A feminist who muscled her way into the Mexican muralist tradition, Judy Baca tends to work outside of museum spaces. She created the celebrated mural known as The Great Wall of Los Angeles on site at the Tujunga Wash, a tributary of the Los Angeles River in North Hollywood, in the 1970s and 80s. Now she is doing a new chapter of The Great Wall in an unlikely space: the Resnick Pavilion at the Los Angeles County Museum of Art (Lacma), where visitors can watch Baca and her crew paint sections of a 350ft panel of fabric stretched out across the Renzo Piano-designed exhibition hall.
The idea came about after Baca had a cluster of museum shows in 2022. “Lacma asked me to do an exhibition, and I just said I’m not so interested in putting my work in a white box,” she told The Art Newspaper recently at the museum, as her team coloured in images of farmworkers’ faces and police helmets before a crowd of high-school students. “It was enlightened of Lacma to do this, because we broke all the rules; we were coming in with paint.”

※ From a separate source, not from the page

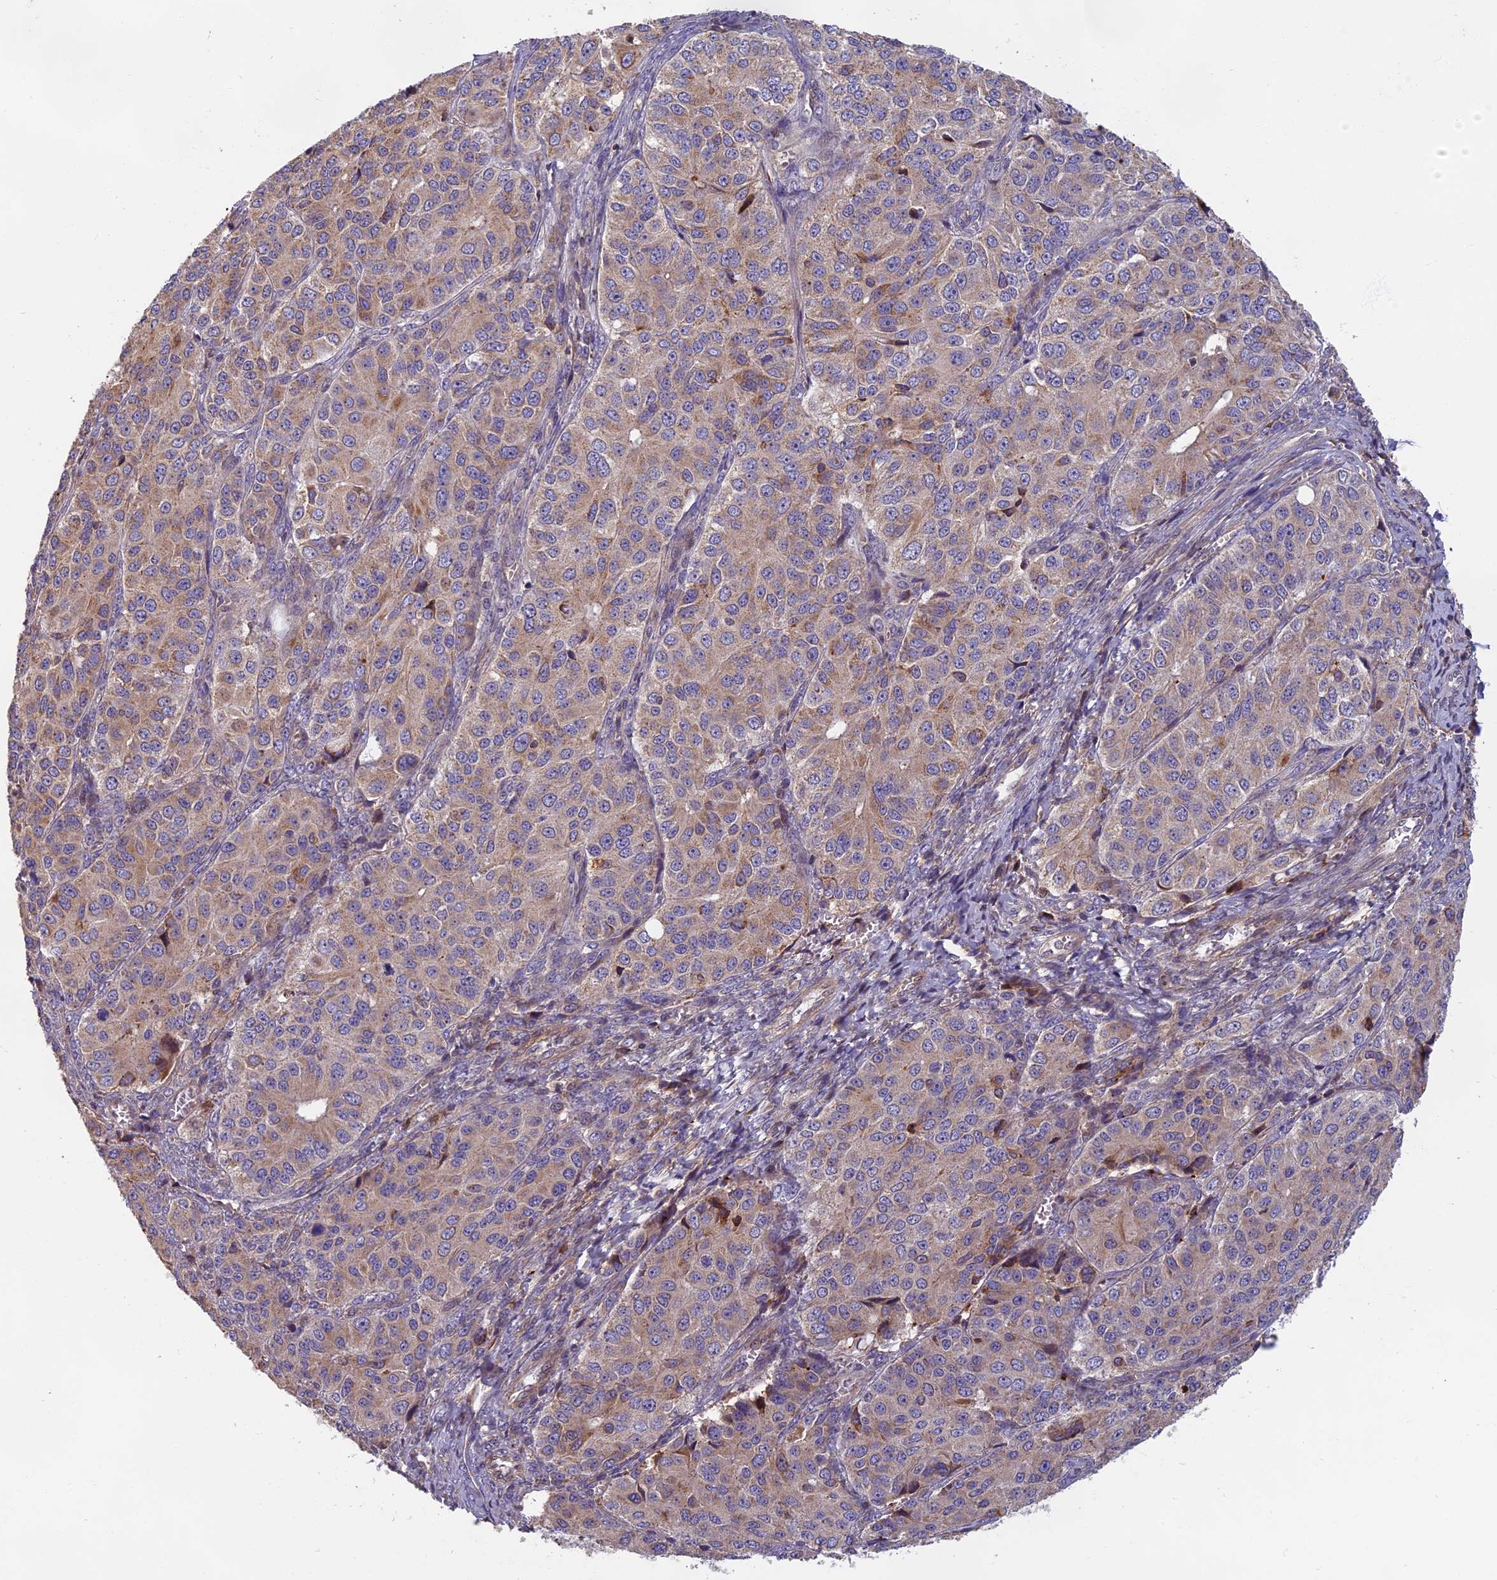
{"staining": {"intensity": "weak", "quantity": "25%-75%", "location": "cytoplasmic/membranous"}, "tissue": "ovarian cancer", "cell_type": "Tumor cells", "image_type": "cancer", "snomed": [{"axis": "morphology", "description": "Carcinoma, endometroid"}, {"axis": "topography", "description": "Ovary"}], "caption": "A micrograph of ovarian cancer (endometroid carcinoma) stained for a protein reveals weak cytoplasmic/membranous brown staining in tumor cells.", "gene": "EDAR", "patient": {"sex": "female", "age": 51}}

While The Great Wall covers the immigrant-rich history of California through the 1950s, the new section focuses on the 1960s and 70s, with scenes from the Farmworkers’ Movement, the Chicano Movement and the Watts cultural renaissance. The section comprises acrylics on a lightweight non-woven fabric called Polytab, and will later be applied to the Tujunga Wash wall.
As for how she would rate Lacma as a studio, she says, “I keep getting interrupted, so I’m not getting as much painting done as I would like, but that’s okay, this is important.” As she had told the high-school students a few minutes prior: “This is an important part of American history, a history we need to know.”